There is an issue about ethics that I have been intending to raise in another context.
The CBT used in PACE was, as I understand it, based on concepts such as 'educating patients' and using 'cognitive strategies' to persuade them that their views about their physical capacities were erroneous. However, there was never reliable evidence that their views were erroneous and still isn't.
This implies that when consent was obtained it was not based on honest information, which is unethical. The detail in the material in the information sheets and the newsletter may be relevant here. There is of course a catch22 in that the trial was only ethical if the authors did not know whether or not this education was valid (equipoise). But the original account of the method by Wessely and Chalder emphasises that persuading the patient of its validity is essential to the technique.
My feeling is that this problem is too complicated for the HRA to be expected to understand, but it is a serious ethical issue now, since we still have no reliable evidence and no doubt CBT patients are being 'educated' that they will get better if they believe what the therapist says.
Do we know what information participants were given before they gave their consent? Were they given details about all the treatments, and the theoretical models they were based on, before giving their consent? If so, presumably it would have been clear that the theories behind CBT and APT were mutually exclusive and that there could therefore be no certainty about the validity of either. Or was consent given after they were assigned to a treatment arm?

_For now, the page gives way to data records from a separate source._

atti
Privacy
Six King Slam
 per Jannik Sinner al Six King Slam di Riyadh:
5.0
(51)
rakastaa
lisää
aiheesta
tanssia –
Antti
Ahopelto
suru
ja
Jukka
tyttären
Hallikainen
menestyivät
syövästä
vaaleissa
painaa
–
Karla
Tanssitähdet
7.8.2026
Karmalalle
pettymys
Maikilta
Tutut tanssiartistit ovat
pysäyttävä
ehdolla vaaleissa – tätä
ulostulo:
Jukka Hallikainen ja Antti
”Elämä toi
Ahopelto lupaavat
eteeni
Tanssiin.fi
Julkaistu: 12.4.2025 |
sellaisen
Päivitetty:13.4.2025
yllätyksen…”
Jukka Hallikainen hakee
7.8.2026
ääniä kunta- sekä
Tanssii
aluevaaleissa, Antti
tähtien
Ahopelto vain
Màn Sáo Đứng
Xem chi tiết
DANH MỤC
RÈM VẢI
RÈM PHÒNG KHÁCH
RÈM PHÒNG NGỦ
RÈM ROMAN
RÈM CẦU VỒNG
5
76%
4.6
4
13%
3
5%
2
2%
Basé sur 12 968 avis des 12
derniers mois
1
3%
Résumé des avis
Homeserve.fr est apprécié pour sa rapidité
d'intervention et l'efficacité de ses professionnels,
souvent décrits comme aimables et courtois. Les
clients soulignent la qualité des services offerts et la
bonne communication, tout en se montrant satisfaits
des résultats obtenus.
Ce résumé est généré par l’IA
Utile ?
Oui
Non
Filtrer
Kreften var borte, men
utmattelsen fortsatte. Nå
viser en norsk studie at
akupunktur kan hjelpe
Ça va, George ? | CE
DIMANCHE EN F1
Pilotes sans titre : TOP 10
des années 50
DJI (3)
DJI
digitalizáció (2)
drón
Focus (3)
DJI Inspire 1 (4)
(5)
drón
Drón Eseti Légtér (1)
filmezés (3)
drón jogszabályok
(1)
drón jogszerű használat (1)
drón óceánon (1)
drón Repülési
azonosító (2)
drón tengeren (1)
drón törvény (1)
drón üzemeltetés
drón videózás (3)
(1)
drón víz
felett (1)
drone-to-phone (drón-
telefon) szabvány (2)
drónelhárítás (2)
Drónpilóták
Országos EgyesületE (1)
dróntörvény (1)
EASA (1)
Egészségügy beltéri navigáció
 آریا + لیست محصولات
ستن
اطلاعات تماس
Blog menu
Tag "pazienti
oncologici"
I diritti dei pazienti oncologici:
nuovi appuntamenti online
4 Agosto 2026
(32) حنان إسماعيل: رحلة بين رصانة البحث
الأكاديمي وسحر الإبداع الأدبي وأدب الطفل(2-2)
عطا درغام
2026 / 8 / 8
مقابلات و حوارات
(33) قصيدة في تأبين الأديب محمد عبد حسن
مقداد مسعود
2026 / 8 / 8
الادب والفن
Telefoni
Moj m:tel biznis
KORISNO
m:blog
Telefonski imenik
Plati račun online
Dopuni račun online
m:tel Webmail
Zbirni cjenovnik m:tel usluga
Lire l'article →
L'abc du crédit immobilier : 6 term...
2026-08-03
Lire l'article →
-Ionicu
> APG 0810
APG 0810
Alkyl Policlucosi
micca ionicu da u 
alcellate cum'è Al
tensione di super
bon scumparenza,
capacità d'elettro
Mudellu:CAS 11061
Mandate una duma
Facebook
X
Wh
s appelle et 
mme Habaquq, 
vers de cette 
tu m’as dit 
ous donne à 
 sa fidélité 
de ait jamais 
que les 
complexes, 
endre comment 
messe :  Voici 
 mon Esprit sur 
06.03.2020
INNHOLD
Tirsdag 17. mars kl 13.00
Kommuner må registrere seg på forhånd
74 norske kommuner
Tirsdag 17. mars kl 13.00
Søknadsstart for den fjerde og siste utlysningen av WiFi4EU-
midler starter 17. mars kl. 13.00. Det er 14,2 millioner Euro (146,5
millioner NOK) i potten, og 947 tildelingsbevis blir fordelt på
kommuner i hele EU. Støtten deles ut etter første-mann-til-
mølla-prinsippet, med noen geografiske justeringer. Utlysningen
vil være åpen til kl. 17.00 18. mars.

Could it ever be ethical to test a medical intervention which required the therapist to mislead participants about the evidence upon which the intervention is based? Notwithstanding the fact that it would invalidate the experiment by priming participants to doubt the validity of what they are being told, could such a trail be deemed ethical if its participants were informed (prior to giving consent) that they may be presented with information about their illness and the treatments which is not supported by reliable evidence and may therefore be untrue?
I presume there is no ethical problem with psychology experiments which involve participants being lied to as part of the experiment, but in those cases I assume that it would be necessary to inform the participants of the deceit in the debriefing at the end of the experiment, which would not be possible in a trial of CBT, as the deceit has to be maintained. And of course, there is a big difference between a psychology experiment involving healthy volunteers and a medical trial.
I’m trying to better understand the point that Jo is making. Is it analogous to a trial in which some participants are: 1) falsely informed that the drug is known to be safe, despite a lack of reliable evidence to support this view; 2) presented with an unsubstantiated theories (falsely presented as scientific knowledge) about the mechanisms of the disease and how the drug will interact with those mechanisms in order to effect recovery; 3) told that in order for the drug to be effective the patient must understand and believe what they have been told? Could such a trial ever get ethical approval?
I’m guessing that lying to patients in this way would be considered unethical, regardless of what apparent consent has been given, and I’m struggling to see how this scenario is any different to what happened in PACE.
It seems to me that, if persuading the patient that the treatment is valid is considered to be a requirement for it to work, then it may be impossible to design an ethical trial to test it (because of the Catch 22). But then, to me, any treatment which requires the patient to believe in its efficacy in order for it to work isn’t a serious medical intervention, so it’s not really problem in need of a solution.
Sorry this is a bit of a ramble. I’m just thinking aloud really.